## DIRECTIONS
Copy out the lines from the one holding "order: Poales" to the one holding "scientific name: Plutella xylostella", inclusive, with no changes.

********************

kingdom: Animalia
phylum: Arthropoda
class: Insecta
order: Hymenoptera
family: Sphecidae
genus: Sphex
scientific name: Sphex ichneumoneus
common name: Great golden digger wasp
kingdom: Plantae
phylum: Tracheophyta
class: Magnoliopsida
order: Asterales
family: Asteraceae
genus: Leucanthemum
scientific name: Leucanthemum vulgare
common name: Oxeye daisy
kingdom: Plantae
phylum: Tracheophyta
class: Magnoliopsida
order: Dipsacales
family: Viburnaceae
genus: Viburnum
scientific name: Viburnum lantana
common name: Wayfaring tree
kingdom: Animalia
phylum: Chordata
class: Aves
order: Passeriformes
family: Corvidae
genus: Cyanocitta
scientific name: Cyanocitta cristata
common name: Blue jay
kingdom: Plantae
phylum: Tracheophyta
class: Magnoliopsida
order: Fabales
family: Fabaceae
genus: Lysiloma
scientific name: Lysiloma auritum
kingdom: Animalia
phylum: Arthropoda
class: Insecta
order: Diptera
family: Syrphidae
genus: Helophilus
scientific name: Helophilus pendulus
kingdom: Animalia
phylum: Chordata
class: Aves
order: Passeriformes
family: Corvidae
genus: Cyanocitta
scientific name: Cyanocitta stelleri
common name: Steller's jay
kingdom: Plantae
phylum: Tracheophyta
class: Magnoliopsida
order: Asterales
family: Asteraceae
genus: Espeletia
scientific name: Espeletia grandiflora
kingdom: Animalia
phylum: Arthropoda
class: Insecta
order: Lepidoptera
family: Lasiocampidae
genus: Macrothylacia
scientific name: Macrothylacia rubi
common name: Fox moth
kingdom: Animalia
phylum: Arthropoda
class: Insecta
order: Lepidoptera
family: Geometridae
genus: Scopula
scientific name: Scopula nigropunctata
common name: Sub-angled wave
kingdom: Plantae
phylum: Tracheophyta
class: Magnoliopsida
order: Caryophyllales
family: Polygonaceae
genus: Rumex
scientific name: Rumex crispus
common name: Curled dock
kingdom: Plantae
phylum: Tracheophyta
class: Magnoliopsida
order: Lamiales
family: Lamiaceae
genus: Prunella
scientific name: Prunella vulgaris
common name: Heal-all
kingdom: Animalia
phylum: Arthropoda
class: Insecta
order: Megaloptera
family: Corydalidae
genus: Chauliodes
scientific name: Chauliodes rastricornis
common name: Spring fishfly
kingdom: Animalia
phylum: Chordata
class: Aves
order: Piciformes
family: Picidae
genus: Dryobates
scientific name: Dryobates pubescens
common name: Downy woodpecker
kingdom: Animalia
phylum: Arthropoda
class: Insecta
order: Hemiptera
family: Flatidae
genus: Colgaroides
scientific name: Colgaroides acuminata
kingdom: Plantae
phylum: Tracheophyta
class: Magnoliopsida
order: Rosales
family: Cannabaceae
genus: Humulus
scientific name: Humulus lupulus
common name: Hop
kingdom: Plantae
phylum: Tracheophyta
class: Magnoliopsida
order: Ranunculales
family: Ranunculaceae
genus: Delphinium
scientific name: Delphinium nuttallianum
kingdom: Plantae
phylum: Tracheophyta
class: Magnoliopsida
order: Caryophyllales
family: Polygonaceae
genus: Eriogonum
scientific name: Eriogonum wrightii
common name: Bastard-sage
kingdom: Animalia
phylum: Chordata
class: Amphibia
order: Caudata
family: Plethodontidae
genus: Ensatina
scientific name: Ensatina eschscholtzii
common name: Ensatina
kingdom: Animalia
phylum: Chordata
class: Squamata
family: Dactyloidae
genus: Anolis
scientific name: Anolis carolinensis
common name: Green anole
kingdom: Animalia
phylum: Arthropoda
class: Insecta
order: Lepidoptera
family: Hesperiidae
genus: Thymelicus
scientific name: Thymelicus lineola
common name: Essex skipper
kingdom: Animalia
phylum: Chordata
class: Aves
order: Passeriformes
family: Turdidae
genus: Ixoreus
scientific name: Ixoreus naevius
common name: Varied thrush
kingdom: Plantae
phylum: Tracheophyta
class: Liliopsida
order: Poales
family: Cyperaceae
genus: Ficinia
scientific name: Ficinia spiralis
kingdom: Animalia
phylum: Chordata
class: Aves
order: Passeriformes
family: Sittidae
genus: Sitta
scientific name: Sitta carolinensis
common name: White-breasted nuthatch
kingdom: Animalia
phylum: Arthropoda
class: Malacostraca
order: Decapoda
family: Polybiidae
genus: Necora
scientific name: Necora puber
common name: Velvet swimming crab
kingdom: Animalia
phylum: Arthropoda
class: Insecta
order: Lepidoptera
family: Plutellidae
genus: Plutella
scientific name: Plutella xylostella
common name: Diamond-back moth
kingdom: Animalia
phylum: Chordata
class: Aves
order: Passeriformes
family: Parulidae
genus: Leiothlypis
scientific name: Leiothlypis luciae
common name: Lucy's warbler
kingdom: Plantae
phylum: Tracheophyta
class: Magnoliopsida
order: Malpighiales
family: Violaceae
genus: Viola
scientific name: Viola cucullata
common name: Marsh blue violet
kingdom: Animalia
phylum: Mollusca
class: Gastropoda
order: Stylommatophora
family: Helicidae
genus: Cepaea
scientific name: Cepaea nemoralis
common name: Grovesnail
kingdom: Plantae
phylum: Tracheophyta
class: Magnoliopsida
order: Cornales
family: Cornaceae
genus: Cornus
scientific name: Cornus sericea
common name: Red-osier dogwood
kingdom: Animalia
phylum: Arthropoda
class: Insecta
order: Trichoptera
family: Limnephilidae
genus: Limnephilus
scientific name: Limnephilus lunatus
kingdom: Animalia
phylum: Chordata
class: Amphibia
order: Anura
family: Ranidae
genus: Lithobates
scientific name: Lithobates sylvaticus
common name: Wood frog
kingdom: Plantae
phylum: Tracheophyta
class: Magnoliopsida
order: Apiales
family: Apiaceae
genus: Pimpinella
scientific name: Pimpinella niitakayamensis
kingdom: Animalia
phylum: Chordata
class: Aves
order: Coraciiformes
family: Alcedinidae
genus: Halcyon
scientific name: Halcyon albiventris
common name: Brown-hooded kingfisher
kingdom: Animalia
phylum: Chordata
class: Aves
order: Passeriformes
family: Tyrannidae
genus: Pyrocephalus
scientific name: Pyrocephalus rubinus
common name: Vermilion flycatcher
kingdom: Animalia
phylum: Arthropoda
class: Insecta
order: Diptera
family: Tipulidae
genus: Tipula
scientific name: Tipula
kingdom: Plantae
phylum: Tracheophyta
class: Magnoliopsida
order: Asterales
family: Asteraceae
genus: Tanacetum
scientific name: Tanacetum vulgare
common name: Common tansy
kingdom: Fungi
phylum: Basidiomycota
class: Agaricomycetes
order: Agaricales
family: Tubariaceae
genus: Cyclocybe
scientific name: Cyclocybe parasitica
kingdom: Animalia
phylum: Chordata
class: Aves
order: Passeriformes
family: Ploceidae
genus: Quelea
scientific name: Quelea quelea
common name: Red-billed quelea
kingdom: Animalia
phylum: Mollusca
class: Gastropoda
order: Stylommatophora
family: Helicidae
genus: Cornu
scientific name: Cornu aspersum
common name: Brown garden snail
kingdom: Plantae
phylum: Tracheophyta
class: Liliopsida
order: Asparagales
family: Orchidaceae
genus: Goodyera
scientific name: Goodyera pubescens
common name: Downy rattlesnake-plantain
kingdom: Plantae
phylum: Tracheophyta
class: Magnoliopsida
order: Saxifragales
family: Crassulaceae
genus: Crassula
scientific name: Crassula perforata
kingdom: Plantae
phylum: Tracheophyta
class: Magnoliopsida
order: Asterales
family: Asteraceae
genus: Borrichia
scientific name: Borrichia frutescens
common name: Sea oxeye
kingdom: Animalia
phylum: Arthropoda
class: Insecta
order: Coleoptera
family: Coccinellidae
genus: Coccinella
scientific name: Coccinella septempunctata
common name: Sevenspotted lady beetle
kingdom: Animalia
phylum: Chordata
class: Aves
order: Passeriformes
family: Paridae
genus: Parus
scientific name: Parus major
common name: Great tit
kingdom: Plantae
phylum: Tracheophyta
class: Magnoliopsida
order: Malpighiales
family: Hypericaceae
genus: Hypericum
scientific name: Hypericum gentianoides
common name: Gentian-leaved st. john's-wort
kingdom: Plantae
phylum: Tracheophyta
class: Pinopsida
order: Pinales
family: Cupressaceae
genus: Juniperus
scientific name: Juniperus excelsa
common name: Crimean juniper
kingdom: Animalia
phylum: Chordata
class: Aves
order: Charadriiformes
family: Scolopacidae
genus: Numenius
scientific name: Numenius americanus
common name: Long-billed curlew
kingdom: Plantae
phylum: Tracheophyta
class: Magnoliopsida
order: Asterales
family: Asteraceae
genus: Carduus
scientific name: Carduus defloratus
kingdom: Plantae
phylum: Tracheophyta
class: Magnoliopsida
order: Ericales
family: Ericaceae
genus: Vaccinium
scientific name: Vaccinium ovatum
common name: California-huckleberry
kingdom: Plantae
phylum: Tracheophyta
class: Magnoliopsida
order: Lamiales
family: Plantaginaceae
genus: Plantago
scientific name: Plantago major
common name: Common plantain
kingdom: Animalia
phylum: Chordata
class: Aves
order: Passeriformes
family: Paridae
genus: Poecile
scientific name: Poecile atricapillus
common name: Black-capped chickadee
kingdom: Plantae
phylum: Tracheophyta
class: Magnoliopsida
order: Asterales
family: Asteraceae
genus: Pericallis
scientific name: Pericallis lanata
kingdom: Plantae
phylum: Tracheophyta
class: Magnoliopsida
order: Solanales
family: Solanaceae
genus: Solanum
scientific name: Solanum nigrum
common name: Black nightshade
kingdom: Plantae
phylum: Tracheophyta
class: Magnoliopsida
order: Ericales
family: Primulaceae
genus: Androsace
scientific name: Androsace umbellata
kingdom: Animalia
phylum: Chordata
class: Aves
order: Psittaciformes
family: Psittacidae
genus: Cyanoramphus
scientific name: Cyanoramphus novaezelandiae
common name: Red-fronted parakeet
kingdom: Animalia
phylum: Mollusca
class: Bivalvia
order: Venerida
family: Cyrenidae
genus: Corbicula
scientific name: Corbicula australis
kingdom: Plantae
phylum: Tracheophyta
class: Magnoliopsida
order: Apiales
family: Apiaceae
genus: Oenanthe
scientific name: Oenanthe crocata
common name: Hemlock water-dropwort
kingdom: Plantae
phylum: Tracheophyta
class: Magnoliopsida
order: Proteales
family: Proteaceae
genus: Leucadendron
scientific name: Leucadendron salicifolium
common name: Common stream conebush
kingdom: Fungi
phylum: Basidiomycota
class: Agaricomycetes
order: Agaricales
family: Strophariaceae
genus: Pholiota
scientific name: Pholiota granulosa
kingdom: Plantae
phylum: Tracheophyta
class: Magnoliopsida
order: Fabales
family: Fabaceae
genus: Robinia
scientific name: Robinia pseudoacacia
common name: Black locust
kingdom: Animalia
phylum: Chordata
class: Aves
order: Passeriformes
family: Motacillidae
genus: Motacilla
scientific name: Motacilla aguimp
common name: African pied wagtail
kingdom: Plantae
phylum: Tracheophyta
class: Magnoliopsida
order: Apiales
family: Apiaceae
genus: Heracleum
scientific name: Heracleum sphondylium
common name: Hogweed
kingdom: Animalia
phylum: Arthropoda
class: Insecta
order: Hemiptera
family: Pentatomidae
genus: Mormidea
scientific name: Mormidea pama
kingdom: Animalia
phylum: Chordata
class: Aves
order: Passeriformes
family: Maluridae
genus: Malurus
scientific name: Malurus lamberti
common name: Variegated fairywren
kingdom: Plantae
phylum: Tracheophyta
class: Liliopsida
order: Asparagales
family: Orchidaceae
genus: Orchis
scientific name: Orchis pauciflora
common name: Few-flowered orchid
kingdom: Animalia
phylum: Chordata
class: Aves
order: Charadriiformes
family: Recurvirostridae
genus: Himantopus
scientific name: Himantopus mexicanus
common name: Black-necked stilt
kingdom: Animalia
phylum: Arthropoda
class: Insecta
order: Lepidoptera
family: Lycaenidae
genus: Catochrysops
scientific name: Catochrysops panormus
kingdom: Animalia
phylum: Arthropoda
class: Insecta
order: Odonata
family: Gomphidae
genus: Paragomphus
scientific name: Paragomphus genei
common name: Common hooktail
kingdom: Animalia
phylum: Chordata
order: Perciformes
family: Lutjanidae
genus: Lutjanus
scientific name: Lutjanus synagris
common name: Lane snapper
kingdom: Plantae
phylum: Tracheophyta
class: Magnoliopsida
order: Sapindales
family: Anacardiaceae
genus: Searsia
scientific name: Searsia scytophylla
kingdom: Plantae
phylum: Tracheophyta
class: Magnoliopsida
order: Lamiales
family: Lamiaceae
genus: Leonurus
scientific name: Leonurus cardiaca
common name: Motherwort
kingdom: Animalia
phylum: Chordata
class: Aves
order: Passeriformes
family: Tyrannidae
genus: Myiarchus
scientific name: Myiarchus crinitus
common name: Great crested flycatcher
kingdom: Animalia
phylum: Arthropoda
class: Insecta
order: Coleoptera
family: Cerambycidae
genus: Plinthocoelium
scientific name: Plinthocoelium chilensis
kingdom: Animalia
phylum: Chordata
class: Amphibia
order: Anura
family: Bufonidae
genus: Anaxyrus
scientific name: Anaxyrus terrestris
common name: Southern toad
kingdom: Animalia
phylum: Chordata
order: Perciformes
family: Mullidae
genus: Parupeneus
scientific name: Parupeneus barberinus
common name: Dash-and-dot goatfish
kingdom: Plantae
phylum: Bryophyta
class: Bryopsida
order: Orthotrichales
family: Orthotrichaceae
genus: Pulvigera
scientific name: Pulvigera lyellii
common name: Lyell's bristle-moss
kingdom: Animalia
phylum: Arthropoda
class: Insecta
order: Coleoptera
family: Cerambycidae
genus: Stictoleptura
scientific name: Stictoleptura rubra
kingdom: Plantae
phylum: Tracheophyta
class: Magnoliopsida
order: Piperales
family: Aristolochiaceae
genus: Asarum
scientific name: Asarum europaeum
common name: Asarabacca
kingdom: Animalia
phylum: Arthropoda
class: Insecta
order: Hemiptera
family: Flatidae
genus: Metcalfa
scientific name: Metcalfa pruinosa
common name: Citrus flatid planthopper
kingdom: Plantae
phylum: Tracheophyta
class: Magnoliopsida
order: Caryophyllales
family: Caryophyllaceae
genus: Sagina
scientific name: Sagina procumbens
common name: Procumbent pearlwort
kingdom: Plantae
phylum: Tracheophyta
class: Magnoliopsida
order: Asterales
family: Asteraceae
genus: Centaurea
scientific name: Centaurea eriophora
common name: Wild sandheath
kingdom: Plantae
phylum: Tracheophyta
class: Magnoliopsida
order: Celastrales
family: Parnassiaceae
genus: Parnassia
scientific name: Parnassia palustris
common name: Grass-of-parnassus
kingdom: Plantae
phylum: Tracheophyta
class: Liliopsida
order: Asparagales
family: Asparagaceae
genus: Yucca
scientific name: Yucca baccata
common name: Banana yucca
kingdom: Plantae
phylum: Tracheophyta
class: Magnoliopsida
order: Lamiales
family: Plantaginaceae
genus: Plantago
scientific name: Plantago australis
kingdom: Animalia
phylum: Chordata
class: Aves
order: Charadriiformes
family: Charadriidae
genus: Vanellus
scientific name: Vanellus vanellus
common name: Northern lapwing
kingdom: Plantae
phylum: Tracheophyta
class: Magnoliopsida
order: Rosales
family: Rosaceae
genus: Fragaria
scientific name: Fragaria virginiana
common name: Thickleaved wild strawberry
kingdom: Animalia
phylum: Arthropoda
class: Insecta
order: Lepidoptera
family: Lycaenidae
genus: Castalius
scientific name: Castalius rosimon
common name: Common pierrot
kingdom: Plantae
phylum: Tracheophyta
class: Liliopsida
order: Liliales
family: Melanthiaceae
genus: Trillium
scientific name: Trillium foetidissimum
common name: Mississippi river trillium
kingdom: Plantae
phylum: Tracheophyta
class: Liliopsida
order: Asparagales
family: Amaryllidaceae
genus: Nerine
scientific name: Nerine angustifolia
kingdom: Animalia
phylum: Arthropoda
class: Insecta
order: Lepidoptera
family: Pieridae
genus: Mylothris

********************

## EXERCISE RESPONSE
order: Poales
family: Cyperaceae
genus: Ficinia
scientific name: Ficinia spiralis
kingdom: Animalia
phylum: Chordata
class: Aves
order: Passeriformes
family: Sittidae
genus: Sitta
scientific name: Sitta carolinensis
common name: White-breasted nuthatch
kingdom: Animalia
phylum: Arthropoda
class: Malacostraca
order: Decapoda
family: Polybiidae
genus: Necora
scientific name: Necora puber
common name: Velvet swimming crab
kingdom: Animalia
phylum: Arthropoda
class: Insecta
order: Lepidoptera
family: Plutellidae
genus: Plutella
scientific name: Plutella xylostella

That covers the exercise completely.